As an example of prior art semiconductor sensors, an accelerometer is discussed at pp. 1911-1917 of IEEE Transactions on Electron Devices, Vol. ED-26, No, 12, December, 1979. This accelerometer is basically structured by the step of etching a silicon substrate to create a rectangular silicon supporting rim in which a mass or weight is supported by an extremely thin silicon beam. The beam is provided with a resistor. The stress induced in the beam by vibration of the mass is detected electrically in terms of changes in the resistance values of resistors. In such a semiconductor accelerometer, the detection sensitivity of acceleration is proportionate to the weight of the mass. As the substrate is made of silicon single crystal of &lt;100&gt; orientation, and the mass element is fabricated by anisotropic etching, there is formed between the mass element and the surroundings an interstice in the form of a V-shaped groove at an angle of 54.7.degree.. The width of the groove inevitably becomes as wide as the thickness of the substrate to thereby pose a problem in minimizing sizes.
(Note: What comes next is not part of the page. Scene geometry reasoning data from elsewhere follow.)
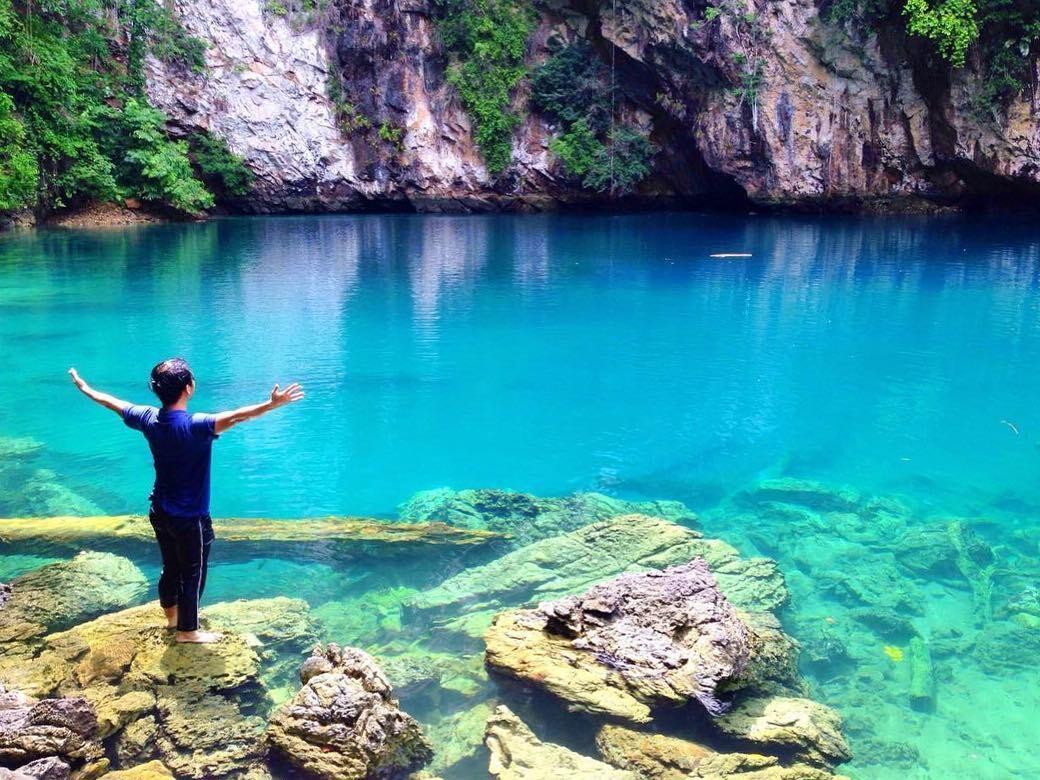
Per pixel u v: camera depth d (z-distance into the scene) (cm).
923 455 728
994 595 498
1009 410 836
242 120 2627
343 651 379
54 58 2153
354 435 759
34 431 742
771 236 2059
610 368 961
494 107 2744
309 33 2655
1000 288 1377
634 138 2703
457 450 732
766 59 2458
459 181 2819
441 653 423
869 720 383
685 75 2581
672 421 806
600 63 2739
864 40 2386
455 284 1438
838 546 564
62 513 579
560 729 366
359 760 324
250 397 841
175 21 2523
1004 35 2219
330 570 511
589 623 409
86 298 1287
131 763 331
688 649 393
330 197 2775
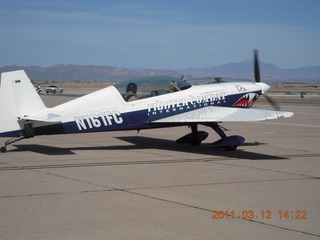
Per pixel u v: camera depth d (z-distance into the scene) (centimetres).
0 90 1045
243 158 1071
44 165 948
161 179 811
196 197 680
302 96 5016
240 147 1277
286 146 1304
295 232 529
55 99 4297
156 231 525
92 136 1527
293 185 771
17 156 1072
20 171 877
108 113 1132
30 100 1069
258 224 555
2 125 1050
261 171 899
If the size of the accelerometer is to be reduced, the size of the mass which occupies the central portion should be reduced, but when the width of the mass is reduced close to the thickness of the wafer, it is inconveniently etched laterally in the case where a single crystal &lt;100&gt; silicon is used as the substrate. Therefore, the mass element cannot be fabricated precisely to the design dimensions by the anisotropic etching. The conventional method is defective in that when the structure is reduced in dimension, the weight of the mass which is greatly influential to determination of frequency characteristic of such semiconductor accelerometer cannot be set with a high precision. Further, even if the mass is formed in a size allowing reasonably good etching, it still is impossible to form a mass having an arbitrary weight within a space limited by a supporting rim which provides a cantilever. In order to form the mass with a weight sufficient to allow detection of acceleration, there is no alternative but to enlarge the outer circumferences of the supporting rim. It was heretofore extremely difficult to minimize the size of such accelerometer.
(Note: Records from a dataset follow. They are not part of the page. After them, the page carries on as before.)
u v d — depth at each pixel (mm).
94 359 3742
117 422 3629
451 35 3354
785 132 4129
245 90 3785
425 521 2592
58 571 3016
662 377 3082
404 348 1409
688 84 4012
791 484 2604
This limitation of the prior art is not limited to semiconductor accelerometers alone, but is shared by dynamic sensors such as a semiconductor dynamic sensor, a pressure sensor, etc. A physical quantity (such as temperature or light) can be detected by transducing them it into a mechanical quantity applied on a weight or a beam and reading it with a semiconductor sensor. Such sensors, however, are not free of the above defects.